Write out exactly every line from the one containing "mug: none [161,332,195,363]" through the final line of the material below, both included. Pictures are to be skipped.

| Dataset excerpt |
★ ★ ★ ★ ★ ★ ★

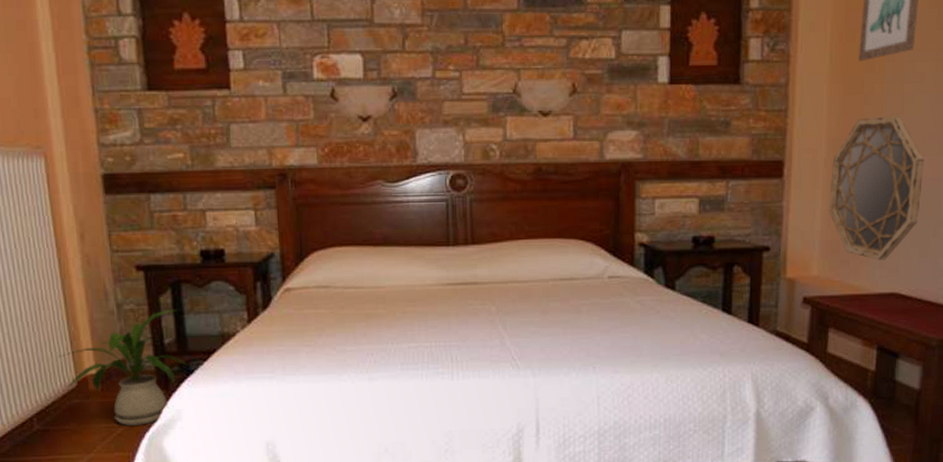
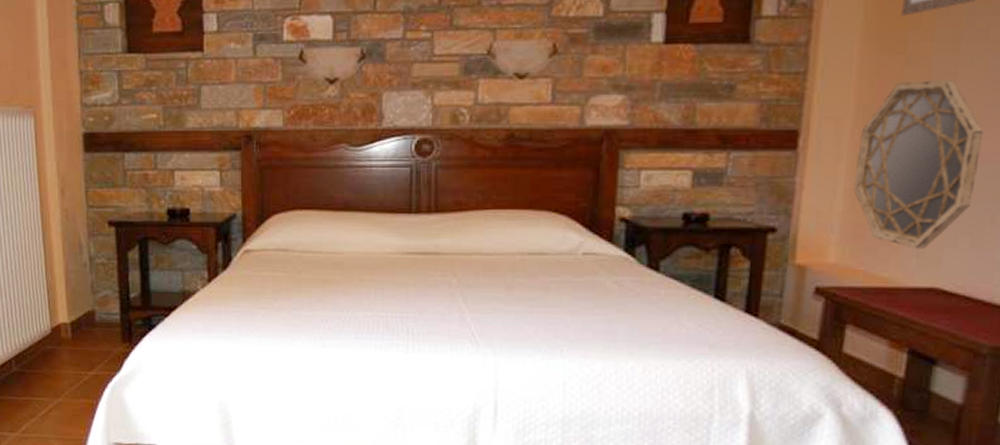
house plant: present [58,310,192,426] -> none [36,265,154,375]

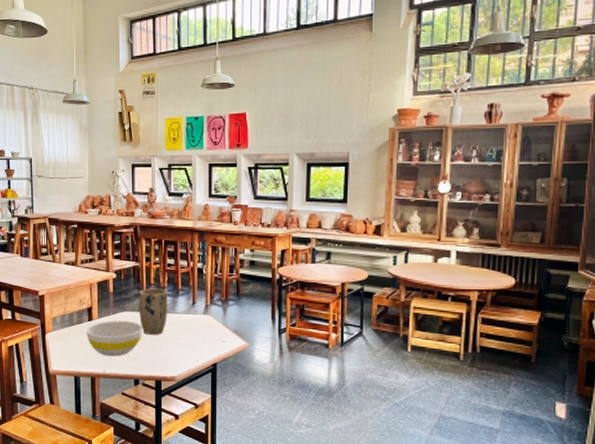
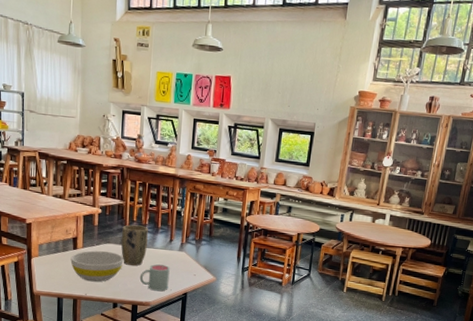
mug: none [161,332,195,363] -> present [139,264,170,292]

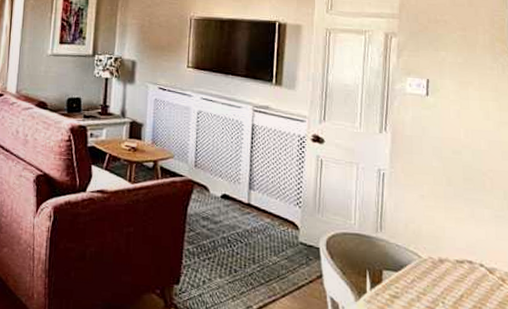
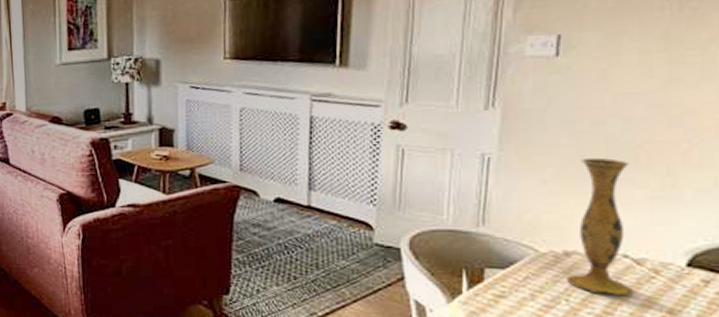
vase: none [442,179,490,301] -> present [567,157,635,296]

★ ★ ★ ★ ★ ★ ★

| Answer for the task |
mug: none [161,332,195,363] -> present [139,264,170,292]

vase: none [442,179,490,301] -> present [567,157,635,296]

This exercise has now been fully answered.